Addictive photo fun by PhotoFunia.

Tuesday, July 1, 2008

These ain't no kindergarten scissors

{Impenetrable Castle (detail), 2005, by Peter Callesen}


I am so envious of artists who work in a medium like this, their skill, their patience. It's not like an oil painting, where if you make a mistake you can paint over it, or a dress, where you can rip out the seam. One slip of the knife and kaput! hours of work, ruined.

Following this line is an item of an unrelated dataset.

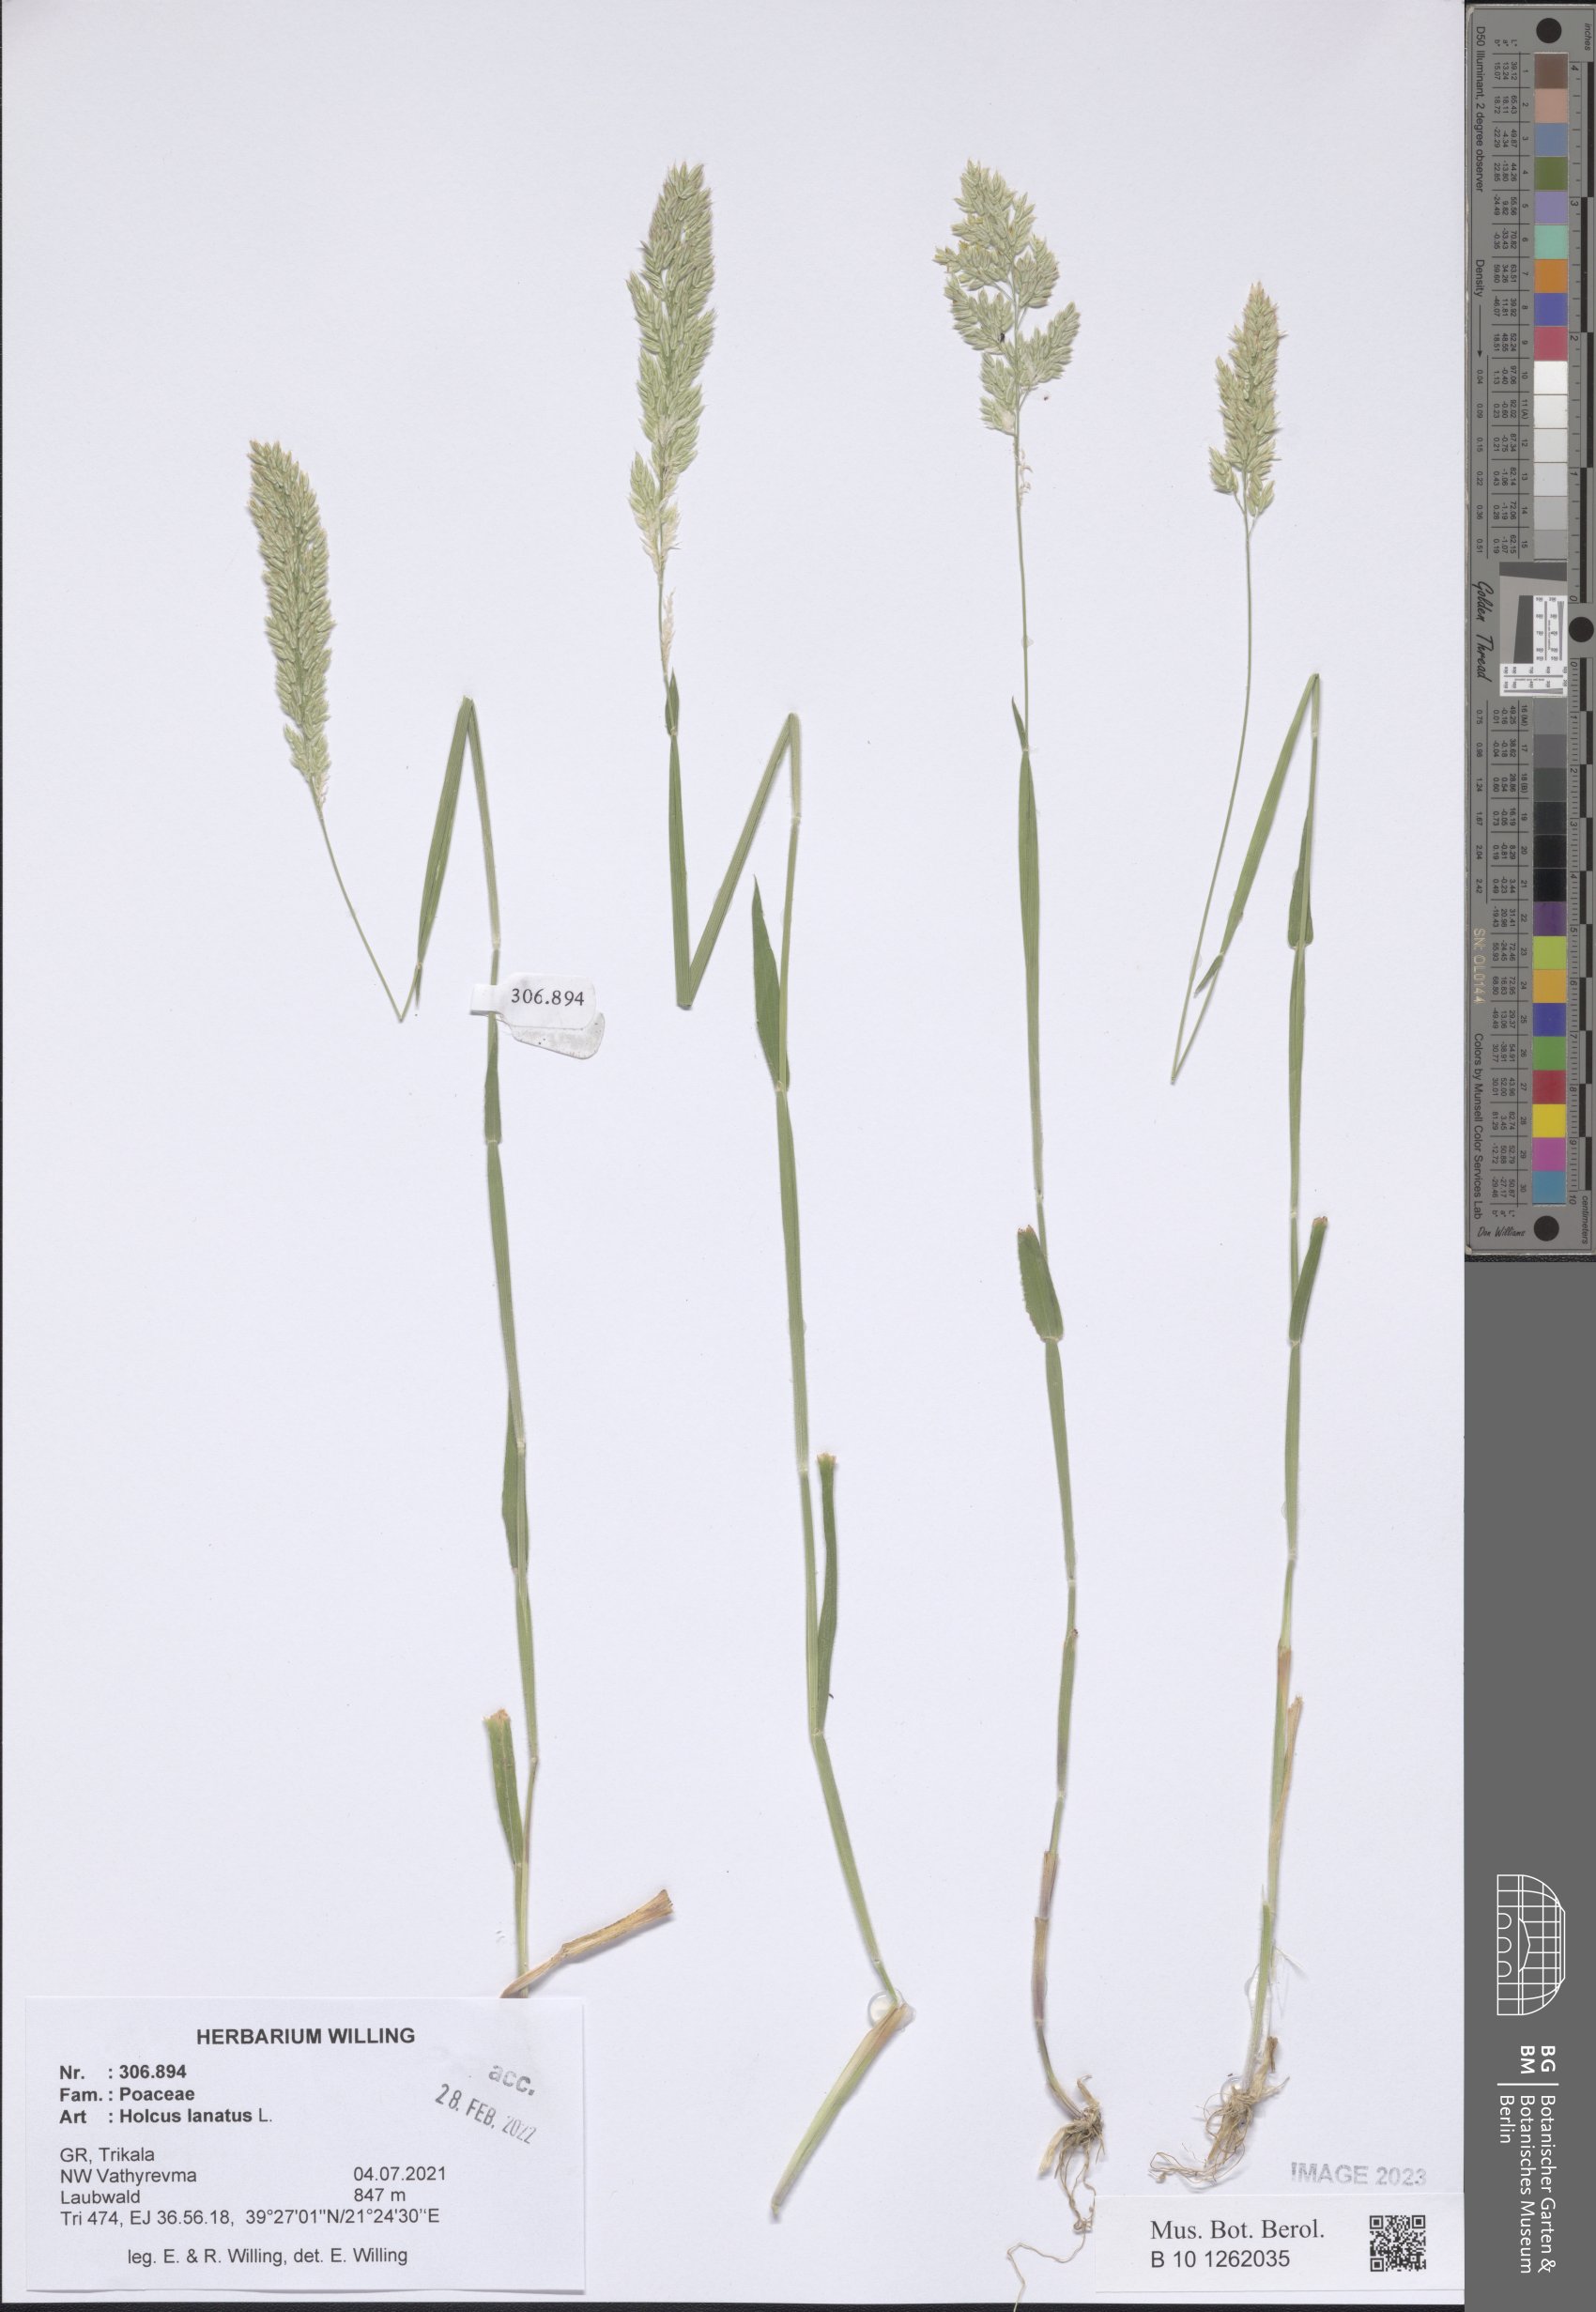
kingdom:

Peter Callesen, the Danish artist behind these creations, magically turns two-dimensional paper into three-dimensional images. He calls it "obvious magic, because the process is obvious and the figures still stick to their origin, without the possibility of escaping. In that sense there is also an aspect of something tragic in most of the cuts."


{Cut To The Bone, 2007}

"Some of the small paper cuts relate to a universe of fairy tales and romanticism, as for instance "Impenetrable Castle" inspired by Hans Christian Andersen's fairy tale "The Steadfast Tin Soldier", in which a tin soldier falls in love with a paper ballerina, living in a paper castle. Other paper cuts are small dramas in which small figures are lost within and threatened by the huge powerful nature. Others again are turning the inside out, or letting the front and the back of the paper meet."